Pakistan ponder their fall

February 7, 2016

Waqar Younis and others in the national team management should be held accountable for a series of below-par performances

Pakistan ponder their fall

Head coach Waqar Younis said after the end of the One-day International series against New Zealand that Pakistan could have been the winners 2-0 instead of the other way around. Some truth in that as the Black Caps were 99-6 in the first ODI and then faced an uphill task to reach Pakistan’s 291 in the third when rain shortened the target (though overs reduce too but a smaller target allows for wickets to fall without the same level of pressure). However, what is more pertinent to ask from him is then why didn’t we win the series 2-0? Where was the finishing?

In fact Pakistan has been struggling with this aspect since the series against England in UAE. Then too they could have easily won 2-1 instead of losing 0-3. Two games were lost from winning positions then as well.

This is where Waqar has to step up and take responsibility. There appears a mental weakness under pressure or lack of a clear plan to finish the game, or both. Yes it is the captain who loses the game on the field and Azhar Ali has been admitting to not being able to rein in things near the end of the innings whether when bowling or batting. But when this occurs frequently it is the coach who needs to sit with the captain and with his experience guide him through this inability.

Considering Waqar has played under Imran Khan, Javed Miandad, Salim Malik and Wasim Akram -- all shrewd readers of the game -- and having himself skippered the Pakistan side for two years where he managed a couple of close wins, he should be able to chaperon Azhar on the planning table or counsel in post-match discussion.

And he has with him perceptive cricketers Mushtaq Ahmed who has played under the same captains as Waqar and Grant Flower whose brother Andy was one of the finest captains on the international scene and coached England astutely in fact turned around the team think.

Whatever, the damage has been done. Pakistan have slipped to No.7 in T20I rankings after losing the series 2-1 whereas they were sitting pretty at No.2 before they played England late last year. And in ODIs they continue to wobble at No.8, where they are 10 rating points below Bangladesh and 1 point above West Indies.

For over two years now I’ve been saying that we are constantly belittling the one batsman who can be our best opener. And that is Sarfraz Ahmed. Too many chances have been given lately to Ahmed Shahzad who has failed miserably. Sarfraz has excelled almost every time he has opened and even when sent at No.6 he has scored runs where his specialist colleagues have fallen cheaply. Simply can’t understand when Waqar, Azhar and Afridi will get over their bias.

Sarfraz hasn’t helped his case by batting lower down when he has captained domestically. But again that could be because he wants to give his specialist openers a chance and they don’t fail him as much as the international openers have done their coach.

It is sad to see Sohaib Maqsood’s decline. His is a talent lost it seems. Even when he does get to 25 runs or more he struggles and falls not soon after. It has always been arduous progress.

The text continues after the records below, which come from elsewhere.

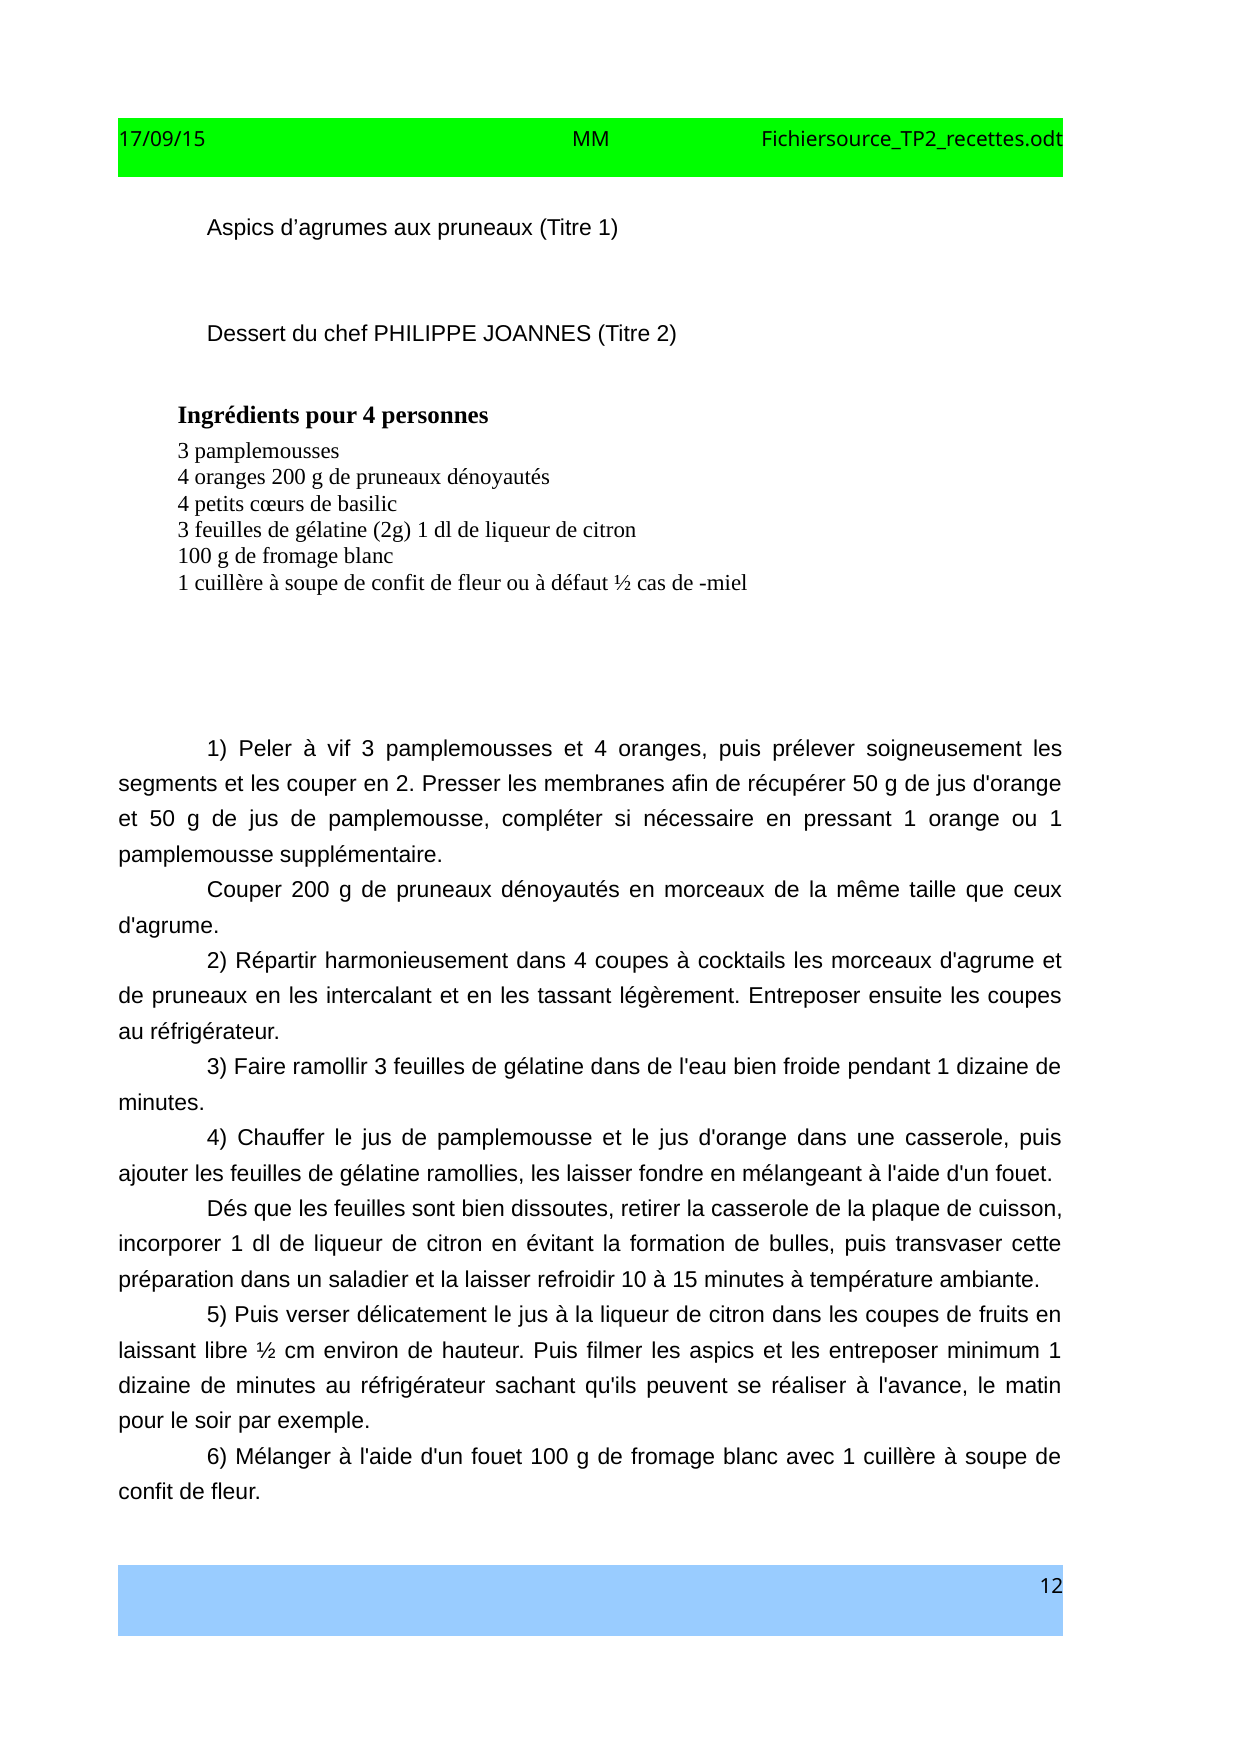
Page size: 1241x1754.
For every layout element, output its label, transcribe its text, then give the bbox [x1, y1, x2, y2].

text 3 pamplemousses [177, 437, 1063, 463]
text 3) Faire ramollir 3 feuilles de gélatine dans de l'eau bien froide pendant 1 dizaine de minutes. [118, 1046, 1063, 1117]
text 100 g de fromage blanc [177, 542, 1063, 569]
text Dés que les feuilles sont bien dissoutes, retirer la casserole de la plaque de cuisson, incorporer 1 dl de liqueur de citron en évitant la formation de bulles, puis transvaser cette préparation dans un saladier et la laisser refroidir 10 à 15 minutes à température ambiante. [118, 1188, 1063, 1294]
text Ingrédients pour 4 personnes [177, 396, 1063, 431]
text 4 oranges 200 g de pruneaux dénoyautés [177, 463, 1063, 489]
text 4) Chauffer le jus de pamplemousse et le jus d'orange dans une casserole, puis ajouter les feuilles de gélatine ramollies, les laisser fondre en mélangeant à l'aide d'un fouet. [118, 1117, 1063, 1188]
text 2) Répartir harmonieusement dans 4 coupes à cocktails les morceaux d'agrume et de pruneaux en les intercalant et en les tassant légèrement. Entreposer ensuite les coupes au réfrigérateur. [118, 940, 1063, 1046]
text 4 petits cœurs de basilic [177, 489, 1063, 516]
text 6) Mélanger à l'aide d'un fouet 100 g de fromage blanc avec 1 cuillère à soupe de confit de fleur. [118, 1436, 1063, 1507]
text Couper 200 g de pruneaux dénoyautés en morceaux de la même taille que ceux d'agrume. [118, 869, 1063, 940]
text 1 cuillère à soupe de confit de fleur ou à défaut ½ cas de -miel [177, 569, 1063, 595]
text 1) Peler à vif 3 pamplemousses et 4 oranges, puis prélever soigneusement les segments et les couper en 2. Presser les membranes afin de récupérer 50 g de jus d'orange et 50 g de jus de pamplemousse, compléter si nécessaire en pressant 1 orange ou 1 pamplemousse supplémentaire. [118, 728, 1063, 869]
text 5) Puis verser délicatement le jus à la liqueur de citron dans les coupes de fruits en laissant libre ½ cm environ de hauteur. Puis filmer les aspics et les entreposer minimum 1 dizaine de minutes au réfrigérateur sachant qu'ils peuvent se réaliser à l'avance, le matin pour le soir par exemple. [118, 1294, 1063, 1436]
text Dessert du chef PHILIPPE JOANNES (Titre 2) [118, 313, 1063, 348]
text Aspics d’agrumes aux pruneaux (Titre 1) [118, 207, 1063, 242]
text 3 feuilles de gélatine (2g) 1 dl de liqueur de citron [177, 516, 1063, 542]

But I don’t quite understand what the criticism is of Rizwan. He should be a permanent fixture in both T20 and ODI games and yet he was dropped in the opening T20s and it has to be seen that he was run out twice on this tour. It should not be forgotten that just last year in Sri Lanka he was leading spearheading Pakistan’s counter attack in the middle order. On top of that he has been a fantastic fielder wherever.

Likewise the axing of Imad Wasim for the final ODI was downright ridiculous. He has been one of Pakistan’s finest finds of this decade alongside Yasir Shah. Even when he returned from injury he immediately stepped in with a sound performance. Dropping him for the third ODI must have dented his confidence no less. He is a vital cog in the team strategy and we have to nurture him. Instead we foolishly went for four of the same in the final ODI; it seems we at times create needless world records (such as this being the first time that four left arm pacemen played for the same side in an ODI).

This resulted in a monotonous line and length and the Kiwi batsmen made the best of the lack of variety. What also hurt is watching four Pakistani fast bowlers struggling to bowl the yorker, something this nation’s spearheads have been renowned for. Waqar again has to be questioned here. He was the king of the toe crushers and as coach he should have by now honed just about every fast bowler under his stewardship.

Instead what we saw was a string of short balls couple with a bouncer here and there. These were home pitches to the New Zealand batsmen and they are used to this pace, in both domestic tournaments and against international teams. Not only are these ineffective tactics against such batsmen but it also took away the most effective weapon bowlers have in stemming the tide.

We are a few weeks away from the World Twenty20. That is in India where the pitches are hard and even more batsmen friendly. Its only yorkers that do the trick there. Once again before a world tournament we are lost as to what is our final XI. In fact what is our first squad. Before the tour began Haroon Rasheed had said that at most there would be one, max two changes, for the World Twenty20.

Pakistan may just go for that choice; and this may be their best squad. But clearly the team management have not just confused themselves, they’ve confused the players.